Il tempo, però, è scaduto e non è più tempo di tergiversare sugli obiettivi nazionali di riduzione delle emissioni, che rischiano di diventare un pericolo per la sopravvivenza della specie. La Fondazione Istud, insieme alla Rappresentanza Regionale della Commissione europea a Milano, con il patrocinio del ministero dell’Ambiente, ha fatto il punto sulla situazione con la seconda sessione di ‘Future Energy, Future Green. Un viaggio che continua’, cercando di capire, a due anni dall’accordo sul clima di Parigi, se qualcosa stia davvero cambiando.

In Europa, da uno studio pubblicato su The Lancet, il clima, prima della fine del secolo, farà 100 mila morti l’anno, se non verranno adottate misure per contrastare l’inquinamento. In Italia, il catino della Valle Padana è una delle zone più torbide del Vecchio Continente: le città sono il punto di partenza per cambiare la mentalità dei cittadini, dalle aree verdi alle strategie per l’inquinamento.

“Milano – sostiene Valentino Piana, direttore dell’Economics Web Institute – sta facendo molto con i servizi di mobilità alternativa e il free floating delle bici sarà decisivo: i blocchi definitivi della auto, però, dovranno arrivare quando tutti avranno in mano un’alternativa efficiente”. La transizione verso forme di energia pulita sarà più rapida “se questa diventerà un business profittevole, capace di coinvolgere i grandi investitori e il settore finanziario”.

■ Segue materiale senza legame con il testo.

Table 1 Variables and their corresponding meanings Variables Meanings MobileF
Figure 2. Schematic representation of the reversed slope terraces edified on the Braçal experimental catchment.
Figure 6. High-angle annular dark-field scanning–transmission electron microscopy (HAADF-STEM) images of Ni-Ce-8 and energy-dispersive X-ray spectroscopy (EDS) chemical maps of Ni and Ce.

Per adesso, si possono finanziare piccoli progetti con il crowdfunding civico. Uno dei pionieri è la romana PlanBee, la piattaforma dove tutti possono contribuire a migliorare quartieri, città o intere isole, come Pantelleria, dove la startup ha lanciato una campagna per la riforestazione dopo gli incendi del 2016. “C’è un cambiamento in corso: le persone dimostrano maggior coscienza e maggior attenzione al tema dell’Ambiente e della sostenibilità”, spiega Armando Mattei, ceo di PlanBee. Lo scopo e lo spirito del crowdfunding “non è quello di sostituire l’azione dei comuni ma coinvolgere e sensibilizzare”.

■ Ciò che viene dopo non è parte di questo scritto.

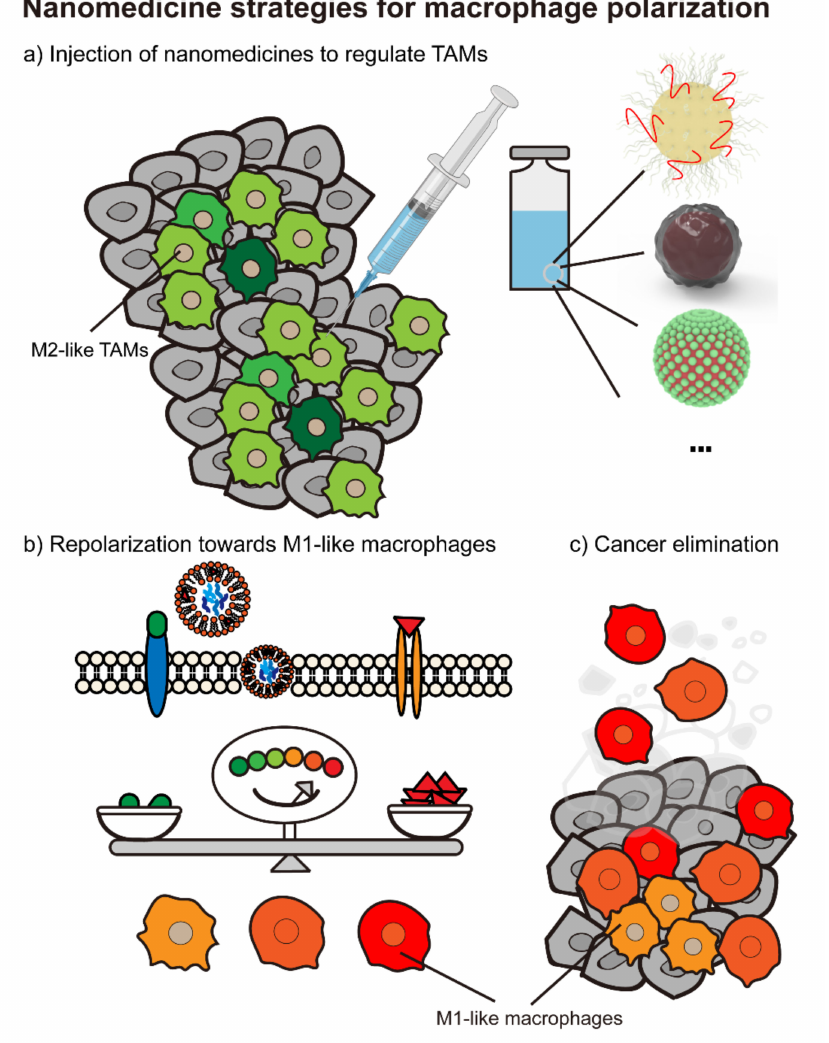
Figure 4. Nanomedicines targeting macrophage polarization. ( a ) There are plenty of nanoparticle strategies focusing on reprogramming M2-like tumor-associated macrophages into M1 poles, such as polymeric nanomaterials, lipid-based nanomedicines, inorganic nanoparticles and so on. ( b ) After the administration of nanocarriers, macrophages in the tumor microenvironment turn into a “friendly” subtype and ( c ) ultimately eliminate cancer cells together with other immune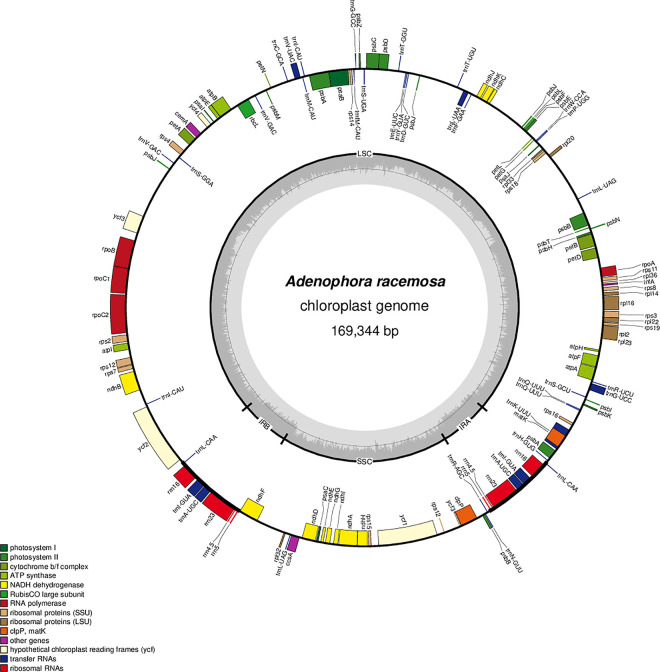
Gene map of the Adenophora racemosa chloroplast genome.Genes inside the circle are transcribed clockwise, and genes outside are transcribed counterclockwise. The dark grey inner circle corresponds to the GC content, and the light-grey circle corresponds to the AT content.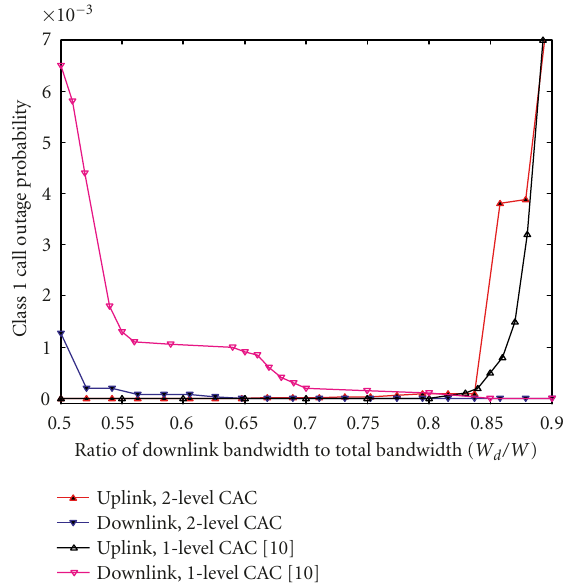
Figure 7: Outage probabilities versus downlink bandwidth ratio, W d /W.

La domanda globale di energia da qui al 2050, secondo i calcoli di McKinsey, continuerà a crescere a un ritmo dello 0,7% l’anno, inferiore all’oltre 2% registrato tra il 2000 e il 2015. A metà del secolo, il 77% della nuova capacità installata verrà dal sole e dal vento, il 13% dal gas naturale, il 10% dal resto. Nel 2050 le Rinnovabili, escluso l’idroelettrico, produrranno più del 30% dell’energia globale: qui in Italia, hanno bisogno di una pianificazione nazionale per svilupparsi.

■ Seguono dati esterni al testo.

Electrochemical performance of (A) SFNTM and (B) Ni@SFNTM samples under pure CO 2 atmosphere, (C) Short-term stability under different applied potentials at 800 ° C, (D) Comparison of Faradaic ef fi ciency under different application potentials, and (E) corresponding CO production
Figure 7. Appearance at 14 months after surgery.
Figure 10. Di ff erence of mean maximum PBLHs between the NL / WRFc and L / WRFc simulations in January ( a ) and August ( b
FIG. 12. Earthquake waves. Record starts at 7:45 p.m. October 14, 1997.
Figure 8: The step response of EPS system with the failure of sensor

“Come Paese – spiega Marco Peruzzi, presidente di e2i Energie Speciali – abbiamo fatto grandi investimenti in produzione di energia elettrica rinnovabile. Questo patrimonio dev’essere salvaguardato e un piano di rinnovamento, e in alcuni casi di integrale ricostruzione di questi impianti, richiede un quadro di riferimento certo. Noi sostanzialmente vogliamo sapere dove possiamo fare questi impianti, quindi auspichiamo che ci siano delle aree a vocazione eolica dedicate al vento. E, d’altra parte, vogliamo avere un cliente che ci possa ritirare energia e dare una stabilità finanziaria ai nostri investimenti”.

Anche sul fronte dei rifiuti, c’è ancora molto lavoro da fare. Un’azienda privata come la Montello, che si è riconvertita negli anni Novanta dal siderurgico al ciclo dei rifiuti, oggi ricicla 800mila tonnellate all’anno di rifiuti ed è un esempio unico in Europa. Il suo presidente, Roberto Sancinelli, ritiene che sia necessario un nuovo piano nazionale sui rifiuti e che si apra il mercato della gestione e del riciclo:

“Oggi è bloccato, non c’è concorrenza: è tutto in mano alle piccole partecipate comunali e invece servirebbe una logica industriale”. Servono leggi, ad esempio, che tutelino chi vuole sostituire le materie prime fossili con prodotti riciclati e ne trovino immediata disponibilità. Oppure, si può iniziare “separando a livello locale la raccolta dalla gestione del rifiuto”, altrimenti è “ovvio che se non si apre il mercato continueranno a essere i cittadini a pagare la tassa sui rifiuti”. Sulla raccolta differenziata, “anche se l’Italia è prima in Europa, c’è ancora moltissimo da fare: basti pensare che le tipologie di rifiuti codificate sono più di 800 e in realtà il 90% dei rifiuti che si riciclano sono cinquanta. Questo dà l’idea di quanto lavoro c’è e di quali prospettive ci siano per il settore”.